**YOUR OBJECTIVE**
Render every line of text in the rows below as a Markdown table with the columns No. and Text, numbering the lines in order and leaving out blank lines.

**WORKING DATA**
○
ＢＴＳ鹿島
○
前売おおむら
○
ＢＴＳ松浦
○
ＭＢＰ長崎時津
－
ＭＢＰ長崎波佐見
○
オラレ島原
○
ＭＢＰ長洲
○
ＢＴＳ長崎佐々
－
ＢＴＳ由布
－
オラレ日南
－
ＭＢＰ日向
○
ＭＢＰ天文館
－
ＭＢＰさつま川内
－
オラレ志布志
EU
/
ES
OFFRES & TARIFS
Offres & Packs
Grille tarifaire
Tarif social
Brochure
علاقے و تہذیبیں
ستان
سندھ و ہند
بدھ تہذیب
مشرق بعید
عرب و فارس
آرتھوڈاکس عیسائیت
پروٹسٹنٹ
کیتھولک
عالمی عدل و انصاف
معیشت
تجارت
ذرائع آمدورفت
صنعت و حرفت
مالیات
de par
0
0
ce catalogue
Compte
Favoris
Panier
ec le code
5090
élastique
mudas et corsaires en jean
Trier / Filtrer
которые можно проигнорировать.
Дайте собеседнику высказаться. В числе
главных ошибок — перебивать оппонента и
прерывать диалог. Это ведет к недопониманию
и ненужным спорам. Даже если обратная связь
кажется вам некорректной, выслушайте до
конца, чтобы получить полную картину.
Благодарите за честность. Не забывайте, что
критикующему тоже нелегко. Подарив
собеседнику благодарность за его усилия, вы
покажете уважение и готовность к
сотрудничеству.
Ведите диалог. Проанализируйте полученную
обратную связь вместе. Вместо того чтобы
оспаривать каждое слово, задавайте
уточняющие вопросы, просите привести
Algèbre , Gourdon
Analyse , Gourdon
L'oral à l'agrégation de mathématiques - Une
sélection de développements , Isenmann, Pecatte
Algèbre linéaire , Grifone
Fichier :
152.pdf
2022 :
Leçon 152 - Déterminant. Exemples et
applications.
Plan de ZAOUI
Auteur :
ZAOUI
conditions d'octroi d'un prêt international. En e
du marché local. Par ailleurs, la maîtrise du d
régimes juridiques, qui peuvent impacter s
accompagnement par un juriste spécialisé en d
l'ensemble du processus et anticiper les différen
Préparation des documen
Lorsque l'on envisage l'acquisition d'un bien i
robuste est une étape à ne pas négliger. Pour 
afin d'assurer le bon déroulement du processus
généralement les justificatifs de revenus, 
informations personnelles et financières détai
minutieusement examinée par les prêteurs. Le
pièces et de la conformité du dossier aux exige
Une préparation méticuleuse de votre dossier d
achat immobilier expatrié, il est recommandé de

**YOUR RESPONSE**
| No. | Text |
|---|---|
| 1 | ○ |
| 2 | ＢＴＳ鹿島 |
| 3 | ○ |
| 4 | 前売おおむら |
| 5 | ○ |
| 6 | ＢＴＳ松浦 |
| 7 | ○ |
| 8 | ＭＢＰ長崎時津 |
| 9 | － |
| 10 | ＭＢＰ長崎波佐見 |
| 11 | ○ |
| 12 | オラレ島原 |
| 13 | ○ |
| 14 | ＭＢＰ長洲 |
| 15 | ○ |
| 16 | ＢＴＳ長崎佐々 |
| 17 | － |
| 18 | ＢＴＳ由布 |
| 19 | － |
| 20 | オラレ日南 |
| 21 | － |
| 22 | ＭＢＰ日向 |
| 23 | ○ |
| 24 | ＭＢＰ天文館 |
| 25 | － |
| 26 | ＭＢＰさつま川内 |
| 27 | － |
| 28 | オラレ志布志 |
| 29 | EU |
| 30 | / |
| 31 | ES |
| 32 | OFFRES & TARIFS |
| 33 | Offres & Packs |
| 34 | Grille tarifaire |
| 35 | Tarif social |
| 36 | Brochure |
| 37 | علاقے و تہذیبیں |
| 38 | ستان |
| 39 | سندھ و ہند |
| 40 | بدھ تہذیب |
| 41 | مشرق بعید |
| 42 | عرب و فارس |
| 43 | آرتھوڈاکس عیسائیت |
| 44 | پروٹسٹنٹ |
| 45 | کیتھولک |
| 46 | عالمی عدل و انصاف |
| 47 | معیشت |
| 48 | تجارت |
| 49 | ذرائع آمدورفت |
| 50 | صنعت و حرفت |
| 51 | مالیات |
| 52 | de par |
| 53 | 0 |
| 54 | 0 |
| 55 | ce catalogue |
| 56 | Compte |
| 57 | Favoris |
| 58 | Panier |
| 59 | ec le code |
| 60 | 5090 |
| 61 | élastique |
| 62 | mudas et corsaires en jean |
| 63 | Trier / Filtrer |
| 64 | которые можно проигнорировать. |
| 65 | Дайте собеседнику высказаться. В числе |
| 66 | главных ошибок — перебивать оппонента и |
| 67 | прерывать диалог. Это ведет к недопониманию |
| 68 | и ненужным спорам. Даже если обратная связь |
| 69 | кажется вам некорректной, выслушайте до |
| 70 | конца, чтобы получить полную картину. |
| 71 | Благодарите за честность. Не забывайте, что |
| 72 | критикующему тоже нелегко. Подарив |
| 73 | собеседнику благодарность за его усилия, вы |
| 74 | покажете уважение и готовность к |
| 75 | сотрудничеству. |
| 76 | Ведите диалог. Проанализируйте полученную |
| 77 | обратную связь вместе. Вместо того чтобы |
| 78 | оспаривать каждое слово, задавайте |
| 79 | уточняющие вопросы, просите привести |
| 80 | Algèbre , Gourdon |
| 81 | Analyse , Gourdon |
| 82 | L'oral à l'agrégation de mathématiques - Une |
| 83 | sélection de développements , Isenmann, Pecatte |
| 84 | Algèbre linéaire , Grifone |
| 85 | Fichier : |
| 86 | 152.pdf |
| 87 | 2022 : |
| 88 | Leçon 152 - Déterminant. Exemples et |
| 89 | applications. |
| 90 | Plan de ZAOUI |
| 91 | Auteur : |
| 92 | ZAOUI |
| 93 | conditions d'octroi d'un prêt international. En e |
| 94 | du marché local. Par ailleurs, la maîtrise du d |
| 95 | régimes juridiques, qui peuvent impacter s |
| 96 | accompagnement par un juriste spécialisé en d |
| 97 | l'ensemble du processus et anticiper les différen |
| 98 | Préparation des documen |
| 99 | Lorsque l'on envisage l'acquisition d'un bien i |
| 100 | robuste est une étape à ne pas négliger. Pour  |
| 101 | afin d'assurer le bon déroulement du processus |
| 102 | généralement les justificatifs de revenus,  |
| 103 | informations personnelles et financières détai |
| 104 | minutieusement examinée par les prêteurs. Le |
| 105 | pièces et de la conformité du dossier aux exige |
| 106 | Une préparation méticuleuse de votre dossier d |
| 107 | achat immobilier expatrié, il est recommandé de |